Does the editor content conform to the grammar when this happens?

Would it be possible to set up a minimal editor that displays the problem?

Yes, the content in the editor conforms to the grammar. Running the parser directly against the same text produces a tree without any errors.

The editor setup in the linked repo (https://github.com/JuneKelly/cm6-fold-bug-demo), is a (fairly) small reproduction of the issue. I found that the problem goes away when there is less text inside the Block node, and the problem seems to be caused by having lots of skip nodes inside a foldable block, so it's hard to recreate the problem with smaller text. Quantity seems to be part of the problem :)

Oh, I somehow missed the repository link. That helped isolate this. It was a bug in incremental parsing. Attached patch should help.

Fabulous, thanks!

Hi @marijnh,

I just want to double check if the following logic is now correct. We implemented a LogQL parser with lezer: https://github.com/grafana/lezer-logql

Within that repo we have a tree-viz.html file, which might help with our grammar.

However, since this change whitespaces after certain nodes are counted to that node.
Example is {} + {} for our grammar. If you put that into the tree-viz.html you'll see, that the Selector node will be from 0 to 2 on lezer versions before 0.16.3. With the change of this PR, the node will go from 0 to 3.

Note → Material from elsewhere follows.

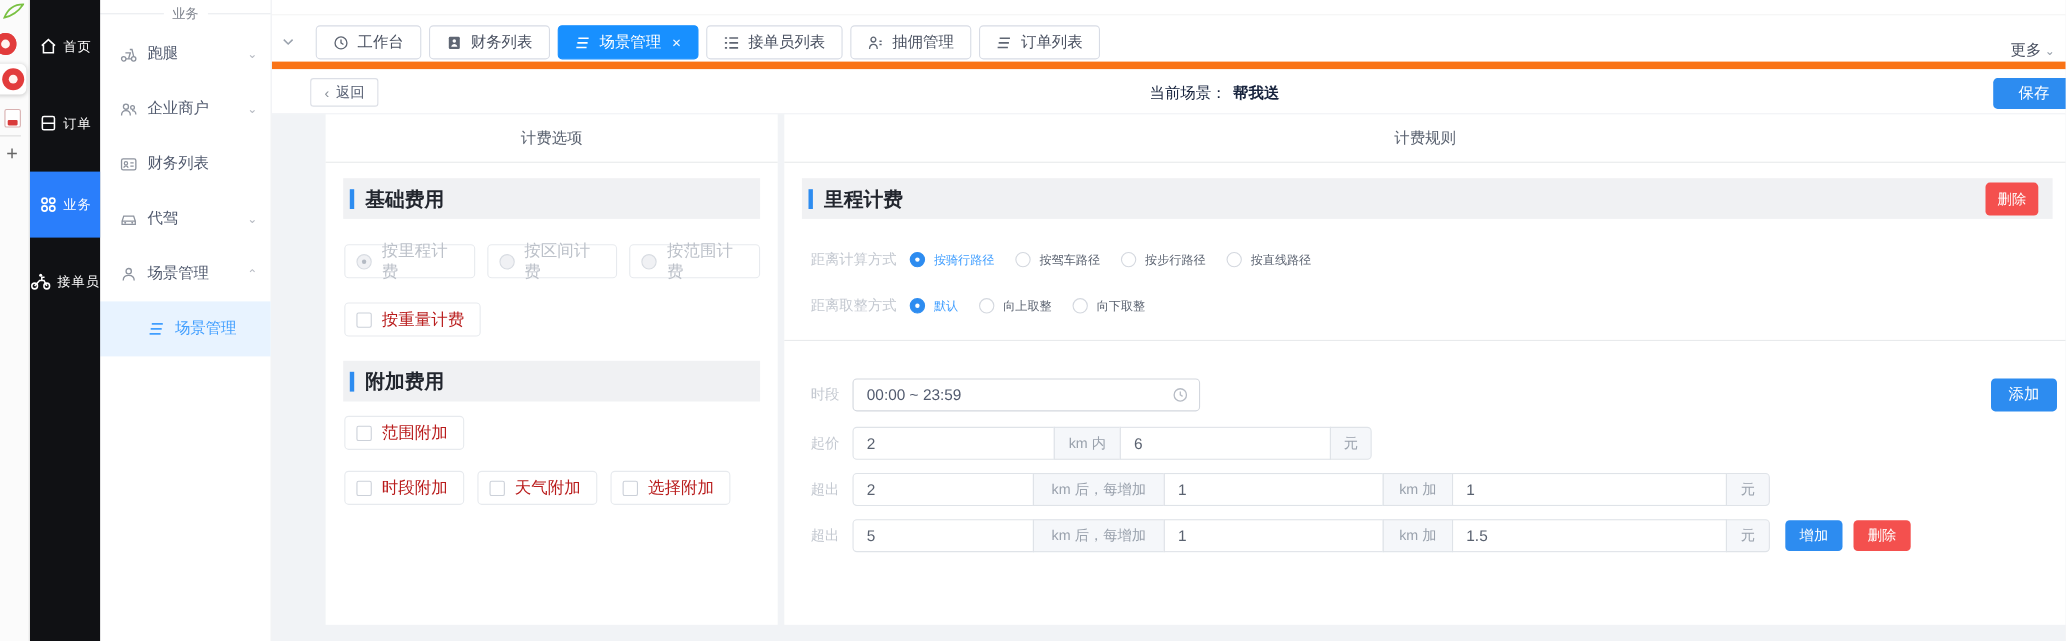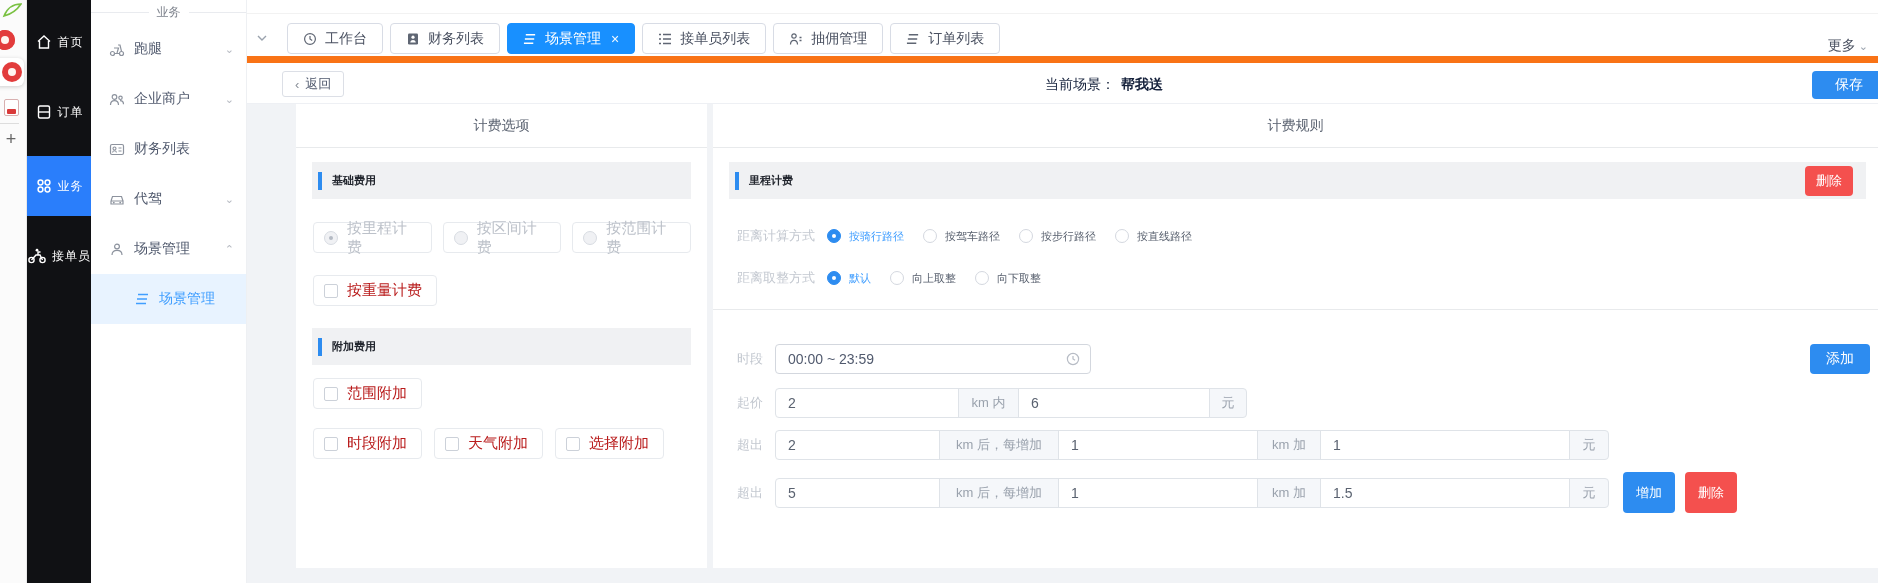"基础费用" .section-bar .stitle { font-size: 11px -> 18px }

Is this the expected behavior now?

Is the input valid or invalid when this happens?

The input is valid.

Missed to add, that a Selector in our case is this grammar https://github.com/grafana/lezer-logql/blob/main/src/logql.grammar#L23:

Selector {
  "{" Matchers "}" |
  "{" Matchers "," "}"
}

The parser will match any whitespace after the Selector though.

The input is valid.

But then the code changed in lezer-parser/lr@e01aecb will never run, so it seems unlikely that this is related to that patch.

Hm, I tried with 0.16.3 and the whitespaces were added. With 0.16.2 there wasn't a whitespace added.

You can change the lezer-parser versions easily in https://github.com/grafana/lezer-logql/blob/main/tools/tree-viz.html.

Sorry! The input is not valid. You are right:
image

Then this is expected behavior. The parser stops trying to parse the selector at the + token, and cuts off the node it started at that point.